> Petunjuk Pengerjaan
Jawablah pertanyaan berikut berdasarkan berita tentang larangan mantan koruptor maju dalam pilkada.
(a) Pada pemilu apa larangan serupa pernah diterapkan, dan lembaga apa yang membatalkannya?
(b) Apa yang akan ditagih KPU dari partai politik?
(c) Apa yang diharapkan dari terus diekspos-nya wacana pelarangan itu ke publik?

> Potongan Dokumen
Headline

Buruknya komunikasi picu masalah yang sebetulnya bisa dihindari.

Fokus

Pemprov DKI Jakarta berupaya agar seni dan tradisi Betawi tetap tumbuh dan hidup.

Pilkada tanpa Eks Koruptor

Insi Nantika Jelita
06/8/2019 08:50
Pilkada tanpa Eks Koruptor
Komisioner KPU Wahyu Setaiwan.(MI/ROMMY PUJIANTO)

KOMISI Pemilihan Umum berkeras akan kembali melarang mantan terpidana korupsi mencalonkan diri dalam pilkada serentak 2020.

Larangan serupa pernah diterapkan pada Pemilu Legislatif (Pileg) 2019, tetapi dibatalkan Mahkamah Agung (MA).

"Gagasan bagaimana membatasi mantan napi korupsi agar tidak maju dalam pilkada kan sebenarnya untuk kepentingan masyarakat, kepentingan kita semua," tegas Komisioner KPU, Wahyu Setiawan, di Jakarta, kemarin.

Ia mengatakan pihaknya akan menagih komitmen partai politik untuk tak mencalonkan eks koruptor sebagai bakal calon kepala daerah.

Dia menyebut sejumlah parpol sudah menyambut baik permintaan tersebut.

Wacana pelarangan eks koruptor yang mengincar kursi kepala daerah, kata dia, bakal terus diekspos ke publik. Harapannya, masyarakat menyadari pentingnya melarang eks napi korupsi untuk menduduki jabatan publik.

> Catatan Data
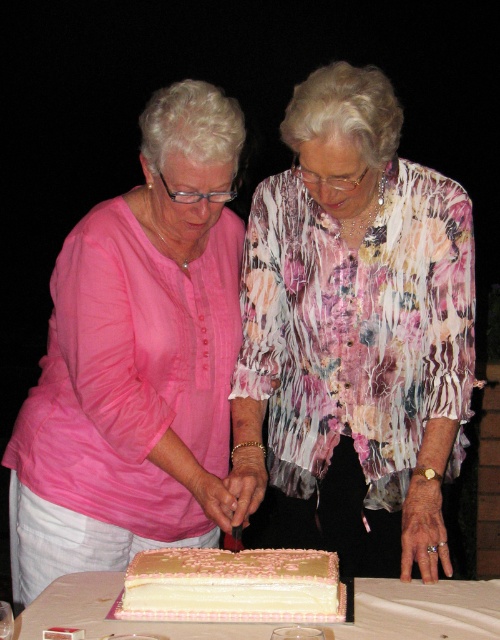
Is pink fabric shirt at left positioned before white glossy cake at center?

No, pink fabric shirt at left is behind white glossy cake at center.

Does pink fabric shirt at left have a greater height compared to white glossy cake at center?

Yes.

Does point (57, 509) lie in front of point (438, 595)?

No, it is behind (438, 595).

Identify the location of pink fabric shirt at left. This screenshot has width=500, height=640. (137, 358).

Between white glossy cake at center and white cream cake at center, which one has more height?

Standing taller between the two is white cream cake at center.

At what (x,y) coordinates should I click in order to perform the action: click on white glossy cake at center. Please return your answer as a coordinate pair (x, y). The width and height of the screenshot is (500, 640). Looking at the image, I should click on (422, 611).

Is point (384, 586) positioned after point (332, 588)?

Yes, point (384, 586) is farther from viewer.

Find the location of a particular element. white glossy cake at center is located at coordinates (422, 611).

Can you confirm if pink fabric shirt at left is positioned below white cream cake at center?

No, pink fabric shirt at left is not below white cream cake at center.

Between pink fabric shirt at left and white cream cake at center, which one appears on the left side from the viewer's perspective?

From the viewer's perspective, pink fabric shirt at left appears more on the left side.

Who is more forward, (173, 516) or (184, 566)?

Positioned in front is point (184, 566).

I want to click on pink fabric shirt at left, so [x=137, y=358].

> Hasil Latihan
(a) Pemilu Legislatif (Pileg) 2019; larangan itu dibatalkan Mahkamah Agung (MA).
(b) Komitmen partai politik untuk tidak mencalonkan eks koruptor sebagai bakal calon kepala daerah.
(c) Masyarakat menyadari pentingnya melarang eks napi korupsi menduduki jabatan publik.